Swap "career" for "professional" everywhere it occurs in the records below, and reproduce the text read from each page with no other changes. Omit the pictures from your answer.

→ **INPUT DATA**
* * *

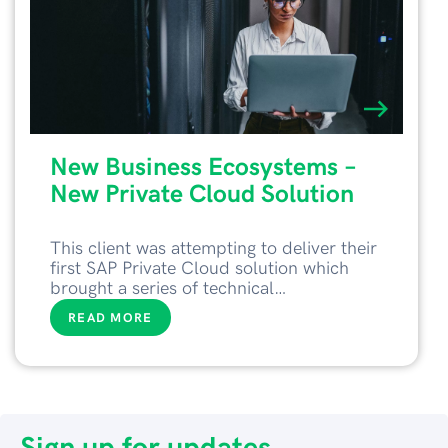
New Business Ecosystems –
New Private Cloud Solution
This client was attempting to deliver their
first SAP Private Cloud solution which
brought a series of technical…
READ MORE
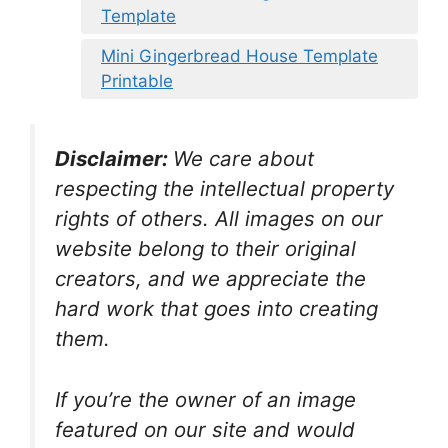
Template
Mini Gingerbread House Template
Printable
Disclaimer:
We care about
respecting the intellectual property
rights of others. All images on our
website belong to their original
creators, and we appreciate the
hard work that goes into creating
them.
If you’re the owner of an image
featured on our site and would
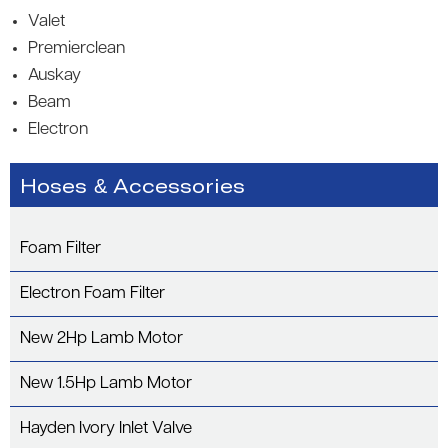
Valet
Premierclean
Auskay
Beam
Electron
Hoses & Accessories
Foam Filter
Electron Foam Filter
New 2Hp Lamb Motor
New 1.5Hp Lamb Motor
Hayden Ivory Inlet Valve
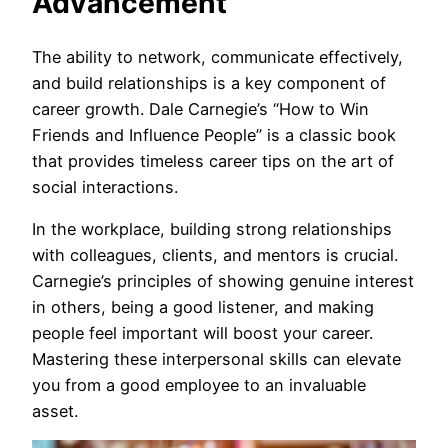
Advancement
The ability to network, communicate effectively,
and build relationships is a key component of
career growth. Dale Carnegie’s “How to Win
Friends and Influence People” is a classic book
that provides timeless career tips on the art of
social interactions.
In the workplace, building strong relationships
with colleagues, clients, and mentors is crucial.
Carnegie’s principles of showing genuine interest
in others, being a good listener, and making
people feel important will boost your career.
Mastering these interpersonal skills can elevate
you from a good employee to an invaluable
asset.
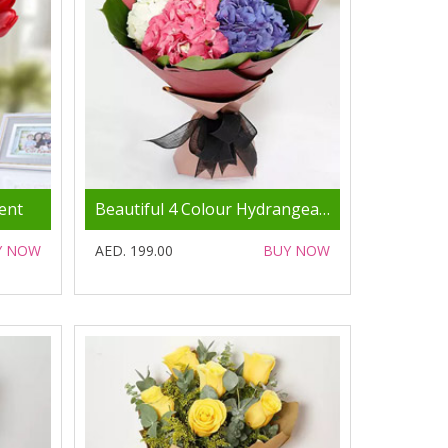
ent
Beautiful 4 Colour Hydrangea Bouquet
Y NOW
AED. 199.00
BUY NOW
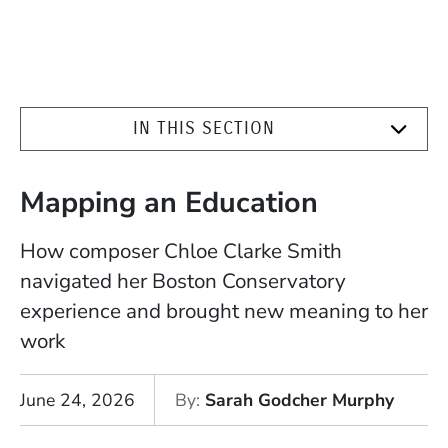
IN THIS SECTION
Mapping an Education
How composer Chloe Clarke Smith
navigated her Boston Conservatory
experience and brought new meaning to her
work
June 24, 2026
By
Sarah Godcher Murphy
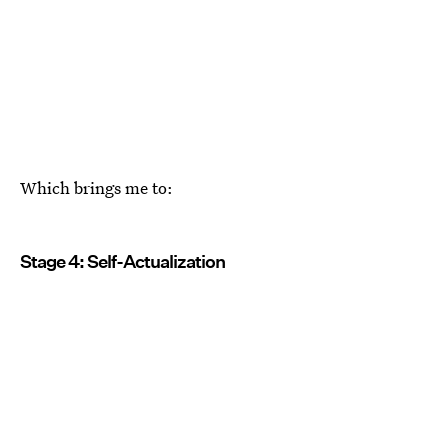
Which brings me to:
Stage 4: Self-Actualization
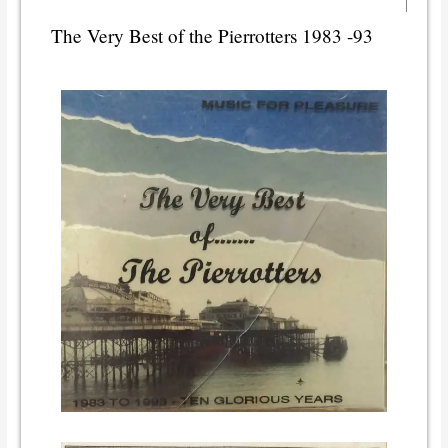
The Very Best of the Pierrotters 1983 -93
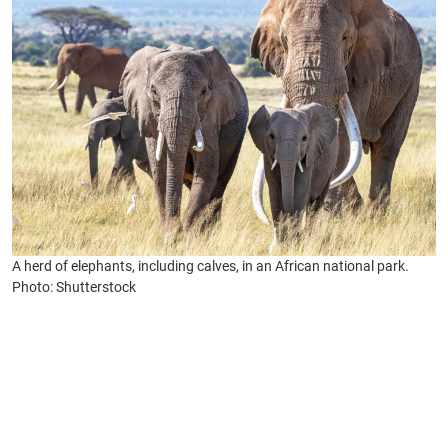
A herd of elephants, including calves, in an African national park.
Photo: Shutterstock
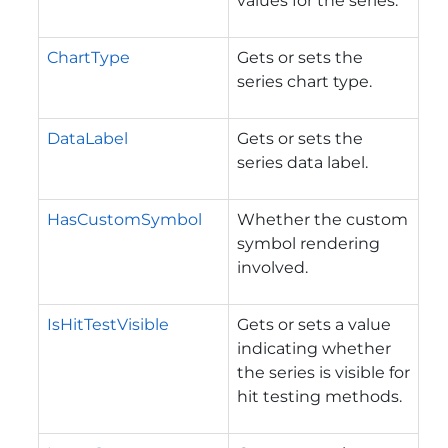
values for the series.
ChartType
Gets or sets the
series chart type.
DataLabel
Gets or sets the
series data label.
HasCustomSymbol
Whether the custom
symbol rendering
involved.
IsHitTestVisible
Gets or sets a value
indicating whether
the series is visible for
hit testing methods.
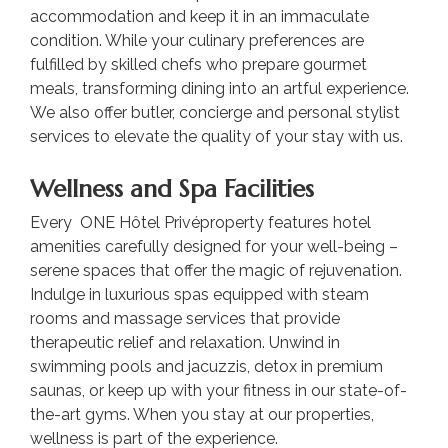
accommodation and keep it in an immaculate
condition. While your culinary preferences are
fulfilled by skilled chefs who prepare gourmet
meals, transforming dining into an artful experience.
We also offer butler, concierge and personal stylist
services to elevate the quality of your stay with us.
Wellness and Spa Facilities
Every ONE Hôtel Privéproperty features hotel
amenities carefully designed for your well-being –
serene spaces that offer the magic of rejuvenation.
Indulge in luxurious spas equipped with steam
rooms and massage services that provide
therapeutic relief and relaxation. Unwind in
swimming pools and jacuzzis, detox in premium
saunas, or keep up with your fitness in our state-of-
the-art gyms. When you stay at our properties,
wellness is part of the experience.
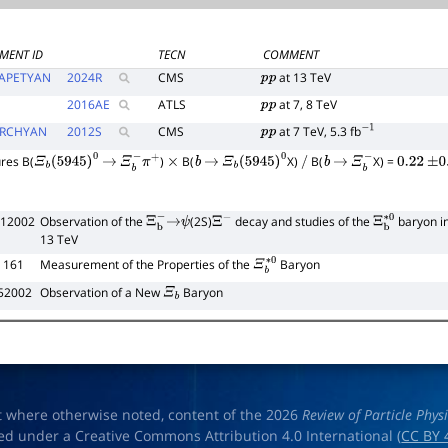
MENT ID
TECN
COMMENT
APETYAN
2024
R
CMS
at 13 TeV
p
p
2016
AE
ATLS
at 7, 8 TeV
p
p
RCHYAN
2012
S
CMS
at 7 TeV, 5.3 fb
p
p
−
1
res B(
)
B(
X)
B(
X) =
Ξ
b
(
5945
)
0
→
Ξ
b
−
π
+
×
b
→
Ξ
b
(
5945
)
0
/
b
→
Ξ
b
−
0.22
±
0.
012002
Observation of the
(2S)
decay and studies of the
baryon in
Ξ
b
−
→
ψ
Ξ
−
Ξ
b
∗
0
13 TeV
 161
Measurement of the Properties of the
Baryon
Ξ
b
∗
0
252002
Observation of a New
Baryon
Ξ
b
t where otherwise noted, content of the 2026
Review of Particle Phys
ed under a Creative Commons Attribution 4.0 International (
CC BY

* * *

→ **SOLUTION FOR THIS EXERCISE**
New Business Ecosystems –
New Private Cloud Solution
This client was attempting to deliver their
first SAP Private Cloud solution which
brought a series of technical…
READ MORE
Template
Mini Gingerbread House Template
Printable
Disclaimer:
We care about
respecting the intellectual property
rights of others. All images on our
website belong to their original
creators, and we appreciate the
hard work that goes into creating
them.
If you’re the owner of an image
featured on our site and would
Valet
Premierclean
Auskay
Beam
Electron
Hoses & Accessories
Foam Filter
Electron Foam Filter
New 2Hp Lamb Motor
New 1.5Hp Lamb Motor
Hayden Ivory Inlet Valve
Advancement
The ability to network, communicate effectively,
and build relationships is a key component of
professional growth. Dale Carnegie’s “How to Win
Friends and Influence People” is a classic book
that provides timeless professional tips on the art of
social interactions.
In the workplace, building strong relationships
with colleagues, clients, and mentors is crucial.
Carnegie’s principles of showing genuine interest
in others, being a good listener, and making
people feel important will boost your professional.
Mastering these interpersonal skills can elevate
you from a good employee to an invaluable
asset.
ent
Beautiful 4 Colour Hydrangea Bouquet
Y NOW
AED. 199.00
BUY NOW
IN THIS SECTION
Mapping an Education
How composer Chloe Clarke Smith
navigated her Boston Conservatory
experience and brought new meaning to her
work
June 24, 2026
By
Sarah Godcher Murphy
Which brings me to:
Stage 4: Self-Actualization
The Very Best of the Pierrotters 1983 -93
A herd of elephants, including calves, in an African national park.
Photo: Shutterstock
values for the series.
ChartType
Gets or sets the
series chart type.
DataLabel
Gets or sets the
series data label.
HasCustomSymbol
Whether the custom
symbol rendering
involved.
IsHitTestVisible
Gets or sets a value
indicating whether
the series is visible for
hit testing methods.
accommodation and keep it in an immaculate
condition. While your culinary preferences are
fulfilled by skilled chefs who prepare gourmet
meals, transforming dining into an artful experience.
We also offer butler, concierge and personal stylist
services to elevate the quality of your stay with us.
Wellness and Spa Facilities
Every ONE Hôtel Privéproperty features hotel
amenities carefully designed for your well-being –
serene spaces that offer the magic of rejuvenation.
Indulge in luxurious spas equipped with steam
rooms and massage services that provide
therapeutic relief and relaxation. Unwind in
swimming pools and jacuzzis, detox in premium
saunas, or keep up with your fitness in our state-of-
the-art gyms. When you stay at our properties,
wellness is part of the experience.
MENT ID
TECN
COMMENT
APETYAN
2024
R
CMS
at 13 TeV
p
p
2016
AE
ATLS
at 7, 8 TeV
p
p
RCHYAN
2012
S
CMS
at 7 TeV, 5.3 fb
p
p
−
1
res B(
)
B(
X)
B(
X) =
Ξ
b
(
5945
)
0
→
Ξ
b
−
π
+
×
b
→
Ξ
b
(
5945
)
0
/
b
→
Ξ
b
−
0.22
±
0.
012002
Observation of the
(2S)
decay and studies of the
baryon in
Ξ
b
−
→
ψ
Ξ
−
Ξ
b
∗
0
13 TeV
 161
Measurement of the Properties of the
Baryon
Ξ
b
∗
0
252002
Observation of a New
Baryon
Ξ
b
t where otherwise noted, content of the 2026
Review of Particle Phys
ed under a Creative Commons Attribution 4.0 International (
CC BY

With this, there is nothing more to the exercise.